Early diagnosis saves lives
When bowel cancer is found through bowel cancer screening or from a quick referral to further test after someone experiences symptoms, it’s far more likely to be caught early, when treatment is simpler and more effective. But when the diagnosis comes during a crisis – like a blockage or tear in the bowel – treatment is more difficult.
It’s a complex problem with no quick solution
A mix of factors can drive emergency diagnoses:
- bowel cancer is not investigated in a timely way
- symptoms are missed or mistaken for other conditions
- screening still isn't reaching everyone it should
- delays in the system like staffing shortages and bottlenecks in colonoscopy services mean cancers aren’t always found in time.
However, we still need a better understanding of how all of these factors, and others, come together to mean people are being diagnosed in A&E. This is a complex problem with no quick fix and understanding what is driving emergency diagnoses is essential to finding the changes that will have the biggest impact.
What is our vision?
Our vision for this campaign is a future where nobody has to discover they have bowel cancer in A&E.
A future where symptoms are recognised early, referrals happen quickly and screening reaches everyone it should. A future where emergency diagnoses are the rare exception, not the rule.
Reaching that future will need commitment from the NHS, government, charities and the public. It means listening to people with lived experience, clinicians and communities to understand what’s working and what isn’t — and building solutions that make early diagnosis possible for everyone.
How will we make change?
Together, we can end emergency diagnosis of bowel cancer. We know early diagnosis saves lives, but this isn’t simple and we need to know more about this issue to know how to fix it. Then we need to make sure politicians sit up and listen to the way forward.
In 2026, we’re building our foundations to understand the next steps for this issue. You’ve already helped shape this and now we need you to help us carry it on.
Building a plan
We believe a change in policy (how government instructs organisations like the NHS to work) is what will drive progress in this area. For a problem this complicated, we need to understand the issue from multiple perspectives to be able to develop some really strong policy recommendations.
For us, this comes from thinking about three things, which we’re calling the Pillars of Policy:
- The patient perspective
- Insights from healthcare professionals
- Solid research and evidence
The patient perspective
With our patient insight report “Behind the emergency: Patient stories of bowel cancer diagnosed in A&E“ we've gathered stories and perspectives from our community. We then shared these with politicians and beyond to explain what a devastating experience these emergency diagnoses can be and secure their support on this issue.
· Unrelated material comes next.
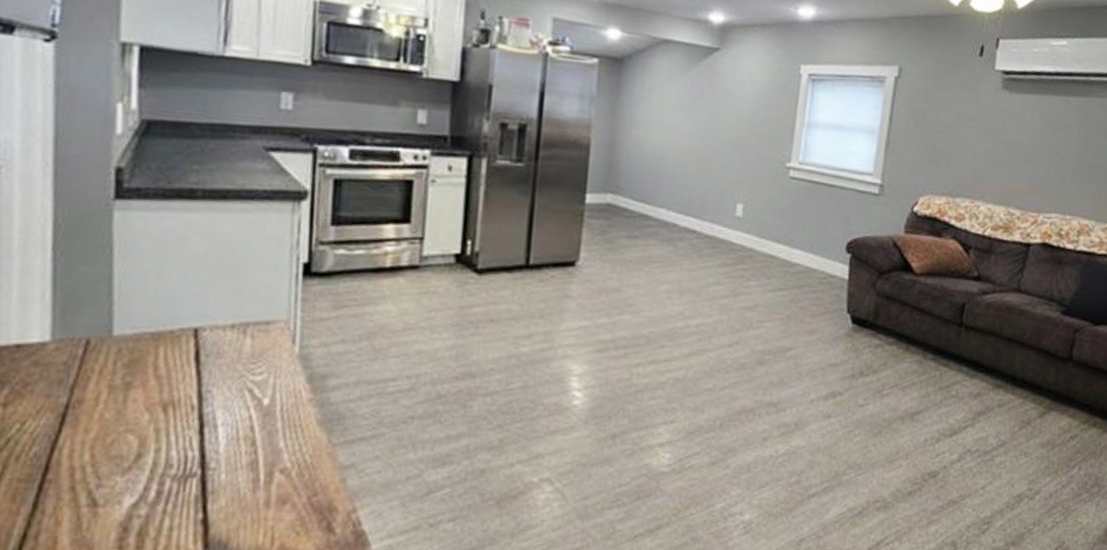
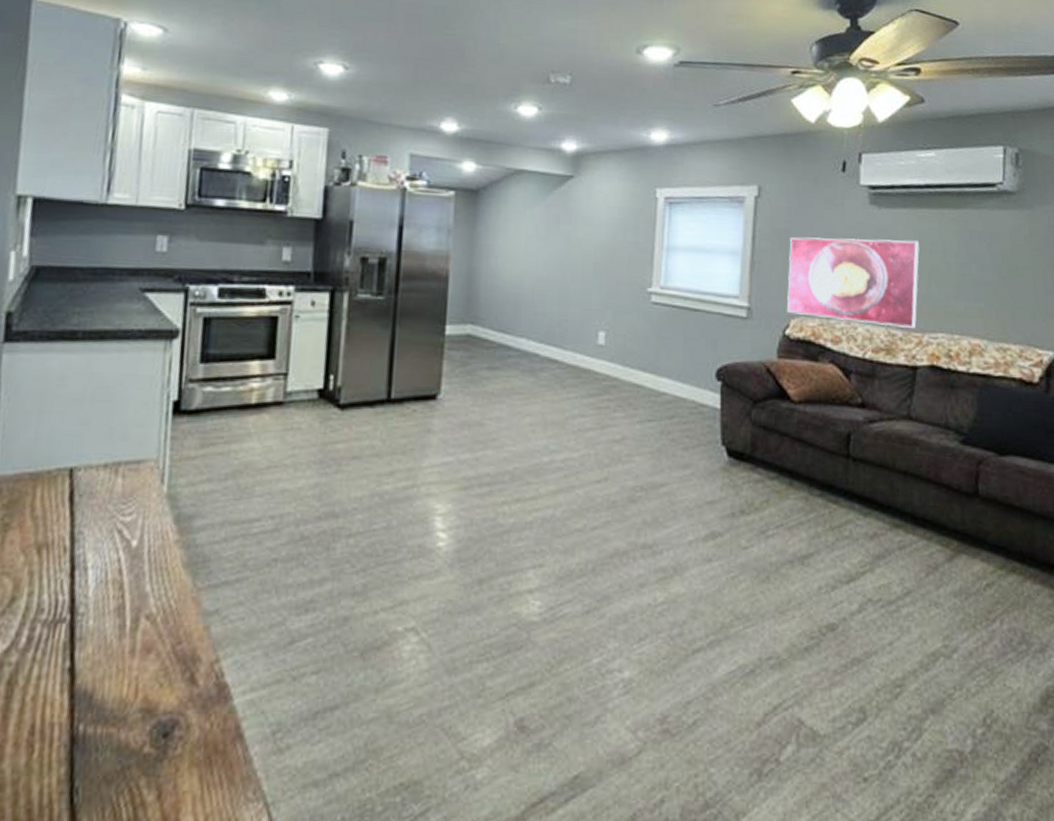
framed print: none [916,118,1044,208] -> present [786,237,919,328]

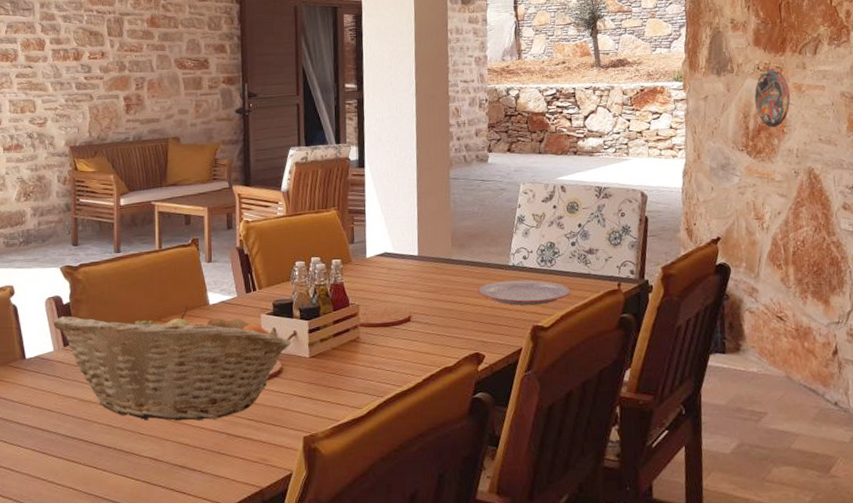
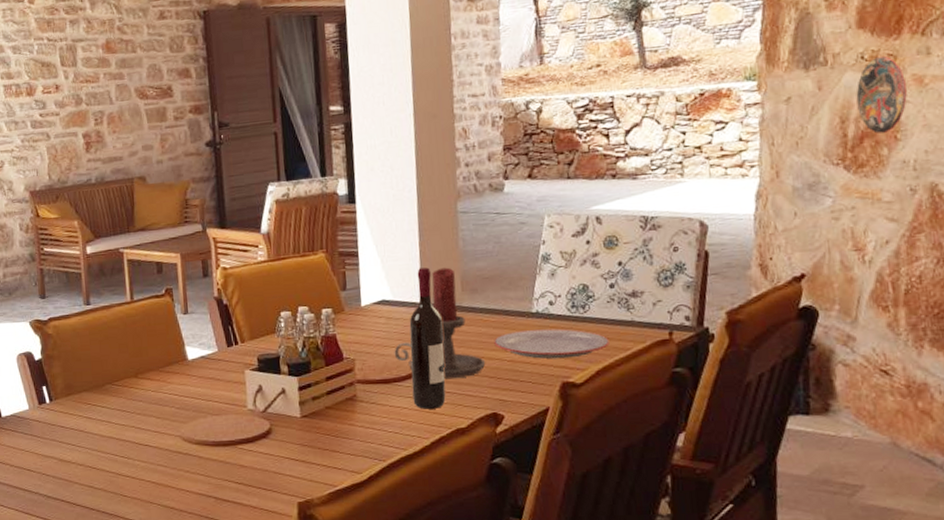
fruit basket: present [53,306,292,421] -> none [26,362,280,484]
candle holder: none [393,225,471,322] -> present [394,267,486,378]
wine bottle: none [407,225,437,350] -> present [409,267,446,409]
This kickstarted our campaign and will underpin all our work in this area.
Insights from clinicians
In developing our Clinical Insight Report, we’re listening to healthcare professionals to understand exactly what this issue looks like in practice and what is needed to help drive positive change.
Research and evidence
Later this year, we’ll be bringing together researchers and specialists in this area at a roundtable event to look at evidence and data from across the UK. This will help is to drive change, identify where more research is needed and help build a future where nobody has to discover they have bowel cancer in A&E.